Dataset entries:
····················

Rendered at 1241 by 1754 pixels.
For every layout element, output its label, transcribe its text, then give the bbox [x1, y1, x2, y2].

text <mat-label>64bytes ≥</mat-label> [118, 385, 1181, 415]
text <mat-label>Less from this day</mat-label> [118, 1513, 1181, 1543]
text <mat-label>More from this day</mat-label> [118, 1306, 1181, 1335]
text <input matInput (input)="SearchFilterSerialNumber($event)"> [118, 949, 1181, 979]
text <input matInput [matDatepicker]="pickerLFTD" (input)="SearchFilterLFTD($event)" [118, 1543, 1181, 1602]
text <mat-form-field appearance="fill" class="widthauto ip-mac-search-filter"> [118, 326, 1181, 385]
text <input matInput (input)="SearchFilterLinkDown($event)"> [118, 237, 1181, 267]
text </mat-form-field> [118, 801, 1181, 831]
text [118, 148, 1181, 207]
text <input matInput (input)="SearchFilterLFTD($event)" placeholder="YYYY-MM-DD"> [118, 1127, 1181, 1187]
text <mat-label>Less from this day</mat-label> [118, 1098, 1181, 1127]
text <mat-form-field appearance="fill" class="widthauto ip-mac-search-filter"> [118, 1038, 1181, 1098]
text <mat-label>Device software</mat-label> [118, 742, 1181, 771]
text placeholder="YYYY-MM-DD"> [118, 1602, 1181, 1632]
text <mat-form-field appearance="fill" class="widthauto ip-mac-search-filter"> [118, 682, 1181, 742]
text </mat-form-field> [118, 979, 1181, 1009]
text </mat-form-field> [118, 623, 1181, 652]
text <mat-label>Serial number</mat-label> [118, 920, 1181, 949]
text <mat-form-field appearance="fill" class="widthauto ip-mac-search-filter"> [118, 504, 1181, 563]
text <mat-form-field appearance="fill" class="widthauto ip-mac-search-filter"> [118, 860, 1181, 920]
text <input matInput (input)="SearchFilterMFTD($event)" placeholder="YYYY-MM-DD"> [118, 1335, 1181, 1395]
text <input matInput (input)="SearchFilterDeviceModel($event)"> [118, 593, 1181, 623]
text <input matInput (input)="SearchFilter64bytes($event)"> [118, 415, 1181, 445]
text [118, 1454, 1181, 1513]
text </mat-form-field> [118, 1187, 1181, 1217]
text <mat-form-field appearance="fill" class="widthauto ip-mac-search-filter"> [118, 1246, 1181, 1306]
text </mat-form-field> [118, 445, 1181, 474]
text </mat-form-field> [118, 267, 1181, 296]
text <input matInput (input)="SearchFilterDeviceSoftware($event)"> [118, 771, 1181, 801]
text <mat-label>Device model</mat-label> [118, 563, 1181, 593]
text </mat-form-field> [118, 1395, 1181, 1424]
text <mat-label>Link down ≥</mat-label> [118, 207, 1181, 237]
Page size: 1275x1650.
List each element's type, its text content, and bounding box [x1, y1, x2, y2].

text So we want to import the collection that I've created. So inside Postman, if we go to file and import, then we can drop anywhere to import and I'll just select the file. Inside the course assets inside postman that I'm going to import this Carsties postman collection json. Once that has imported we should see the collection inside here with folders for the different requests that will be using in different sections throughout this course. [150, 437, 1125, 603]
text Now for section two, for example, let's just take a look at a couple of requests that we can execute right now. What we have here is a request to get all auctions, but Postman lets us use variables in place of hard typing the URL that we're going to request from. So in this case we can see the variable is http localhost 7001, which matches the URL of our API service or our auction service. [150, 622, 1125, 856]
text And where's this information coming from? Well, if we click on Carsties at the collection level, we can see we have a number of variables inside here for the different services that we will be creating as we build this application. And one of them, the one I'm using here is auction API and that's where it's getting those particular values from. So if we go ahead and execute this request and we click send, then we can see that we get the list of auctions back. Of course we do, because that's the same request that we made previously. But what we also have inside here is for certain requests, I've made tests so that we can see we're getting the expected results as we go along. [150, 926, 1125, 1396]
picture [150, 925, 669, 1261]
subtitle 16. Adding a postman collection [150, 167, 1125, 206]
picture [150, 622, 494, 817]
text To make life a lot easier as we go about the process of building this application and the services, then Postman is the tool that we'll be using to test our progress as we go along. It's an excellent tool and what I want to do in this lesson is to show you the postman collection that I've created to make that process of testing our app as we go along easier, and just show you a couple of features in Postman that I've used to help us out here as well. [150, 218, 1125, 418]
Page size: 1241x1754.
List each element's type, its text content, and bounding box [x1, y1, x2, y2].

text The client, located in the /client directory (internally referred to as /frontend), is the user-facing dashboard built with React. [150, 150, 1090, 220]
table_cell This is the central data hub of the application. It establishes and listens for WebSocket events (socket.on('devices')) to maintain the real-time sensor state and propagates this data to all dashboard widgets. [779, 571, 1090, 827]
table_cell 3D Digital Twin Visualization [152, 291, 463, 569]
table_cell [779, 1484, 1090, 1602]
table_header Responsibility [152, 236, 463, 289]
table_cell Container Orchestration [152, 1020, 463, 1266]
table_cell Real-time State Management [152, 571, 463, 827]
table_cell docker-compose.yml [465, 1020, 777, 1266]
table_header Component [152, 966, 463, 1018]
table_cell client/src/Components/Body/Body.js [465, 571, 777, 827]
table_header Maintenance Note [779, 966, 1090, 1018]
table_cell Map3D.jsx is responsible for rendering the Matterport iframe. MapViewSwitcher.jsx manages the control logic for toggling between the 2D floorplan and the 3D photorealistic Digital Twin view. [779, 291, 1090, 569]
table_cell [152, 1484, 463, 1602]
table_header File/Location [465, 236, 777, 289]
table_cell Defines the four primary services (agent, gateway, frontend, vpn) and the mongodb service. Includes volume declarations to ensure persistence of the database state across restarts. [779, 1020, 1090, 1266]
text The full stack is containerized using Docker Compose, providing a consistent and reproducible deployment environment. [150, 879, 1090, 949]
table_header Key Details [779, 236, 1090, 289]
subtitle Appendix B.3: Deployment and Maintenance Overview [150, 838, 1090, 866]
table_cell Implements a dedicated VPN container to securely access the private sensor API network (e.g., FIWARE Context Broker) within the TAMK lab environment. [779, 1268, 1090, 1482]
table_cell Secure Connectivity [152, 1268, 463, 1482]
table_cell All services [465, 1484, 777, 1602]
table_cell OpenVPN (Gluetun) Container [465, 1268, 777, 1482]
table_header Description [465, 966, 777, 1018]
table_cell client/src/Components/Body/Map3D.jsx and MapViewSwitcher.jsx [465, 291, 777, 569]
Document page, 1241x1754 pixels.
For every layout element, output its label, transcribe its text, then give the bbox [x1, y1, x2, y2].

····················

EXERCISE DETAILS:
Every line of the entries above that holds "Body" should be copied out.

EXERCISE RESPONSE:
table_cell client/src/Components/Body/Body.js [465, 571, 777, 827]
table_cell client/src/Components/Body/Map3D.jsx and MapViewSwitcher.jsx [465, 291, 777, 569]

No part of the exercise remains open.